A survey finds some of the richest Americans are holding more cash than ever before, and why has to do with nerves over the 2020 election
- Members of investor network Tiger 21 are at record cash levels, CNBC reports, citing a survey of millionaire investors.
- The "massive" shift to cash came in the third quarter, Tiger 21 said, and has held so far throughout the fourth quarter.
- Overall, the survey of 842 investors found 50% saying the election was the "biggest risk" to their portfolio, about 20% higher than the coronavirus or recession.
- Tiger 21 founder Michael Sonnenfeldt told Business Insider that 66% of its investors are predicting a Biden win, and "there is still much uncertainty around the election outcome and how the markets will react."
- Meanwhile, millions of unemployed Americans can't expect another relief package until after the election.
As the 2020 election enters its final week, wealthy investors are doing something unusual — not investing.

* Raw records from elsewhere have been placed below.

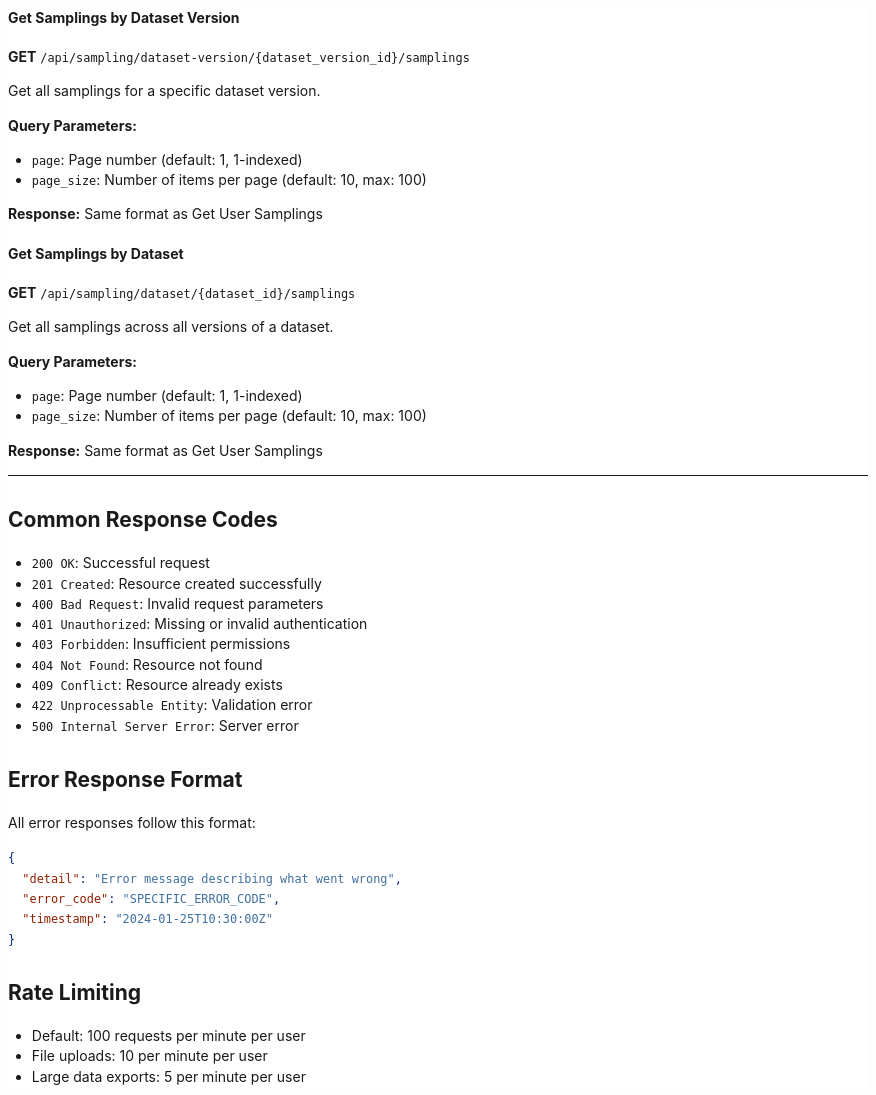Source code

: #### Get Samplings by Dataset Version
**GET** `/api/sampling/dataset-version/{dataset_version_id}/samplings`

Get all samplings for a specific dataset version.

**Query Parameters:**
- `page`: Page number (default: 1, 1-indexed)
- `page_size`: Number of items per page (default: 10, max: 100)

**Response:** Same format as Get User Samplings

#### Get Samplings by Dataset
**GET** `/api/sampling/dataset/{dataset_id}/samplings`

Get all samplings across all versions of a dataset.

**Query Parameters:**
- `page`: Page number (default: 1, 1-indexed)
- `page_size`: Number of items per page (default: 10, max: 100)

**Response:** Same format as Get User Samplings

---

## Common Response Codes

- `200 OK`: Successful request
- `201 Created`: Resource created successfully
- `400 Bad Request`: Invalid request parameters
- `401 Unauthorized`: Missing or invalid authentication
- `403 Forbidden`: Insufficient permissions
- `404 Not Found`: Resource not found
- `409 Conflict`: Resource already exists
- `422 Unprocessable Entity`: Validation error
- `500 Internal Server Error`: Server error

## Error Response Format

All error responses follow this format:

```json
{
  "detail": "Error message describing what went wrong",
  "error_code": "SPECIFIC_ERROR_CODE",
  "timestamp": "2024-01-25T10:30:00Z"
}
```

## Rate Limiting

- Default: 100 requests per minute per user
- File uploads: 10 per minute per user
- Large data exports: 5 per minute per user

Instead, Michael Sonnenfeldt, the founder of investor network Tiger 21, told CNBC's Eric Rosenbaum that his group has record cash levels. He said in the third quarter, Tiger 21 saw cash at 19% — up from 12% for March through June, and the highest in 12 years of record-keeping for Tiger 21. He told CNBC that this "massive shift" has held tight through the fourth quarter.
Sonnenfeldt told Business Insider that "As members prepare for the potential of a volatile time ahead, with the election quickly approaching, they're betting on the security that high cash levels afford and the upside that long-term investments — which track emerging technologies that will change the world in the coming years — provide."
Like the rest of the US, millionaires and the ultrawealthy are watching the election closely — especially when it comes to their holdings.
"While 66% of members are predicting a Biden win," Sonnenfeldt told Business Insider, citing an internal survey of Tiger 21 Members which concluded just weeks before the election, "there is still much uncertainty around the election outcome and how the markets will react."
And, as Business Insider's Kari McMahon reported, strategists for JPMorgan's asset management division are advising their clients to focus on the election's potential market impact instead of trying to predict the outcome.
Investors are more worried about the election than the pandemic
Per CNBC, a survey by E-Trade Financial's capital management unit of 842 investors found that the election was a primary cause for concern.
Half of respondents said that the election was the "biggest risk" to their portfolio. That was higher than both the coronavirus pandemic and the recession, which came in at 33% and 29%, respectively.
The ultrawealthy are already preparing ahead of potential tax changes
Regardless of the winner of the election, tax hikes may be on the way due to the pandemic — and the ultrawealthy are scrambling to alter their wills or take advantage of current policies.
As Business Insider's Taylor Nicole Rogers reported, this has led to a "frenzy" of estate planning among the ultrawealthy that is comparable only to 2012, when it seemed like the gift tax deduction was set to decrease (it didn't).
Meanwhile, relief seems far-off for everyday Americans
Even as unemployment numbers drop, the number of long-term unemployed Americans — who have been unemployed for 27 weeks or more — is rising.
Heidi Shierholz, the Economic Policy Institute's senior economist and director of policy, told Business Insider's Madison Hoff that if congress extends unemployment insurance, more than 5 million jobs could be added.
But Americans hoping for extra unemployment insurance or relief will also be keeping a close eye on the post-election fallout. On Monday, Mitch McConnell adjourned the Senate until November 9 — meaning any new relief package will come only after the election.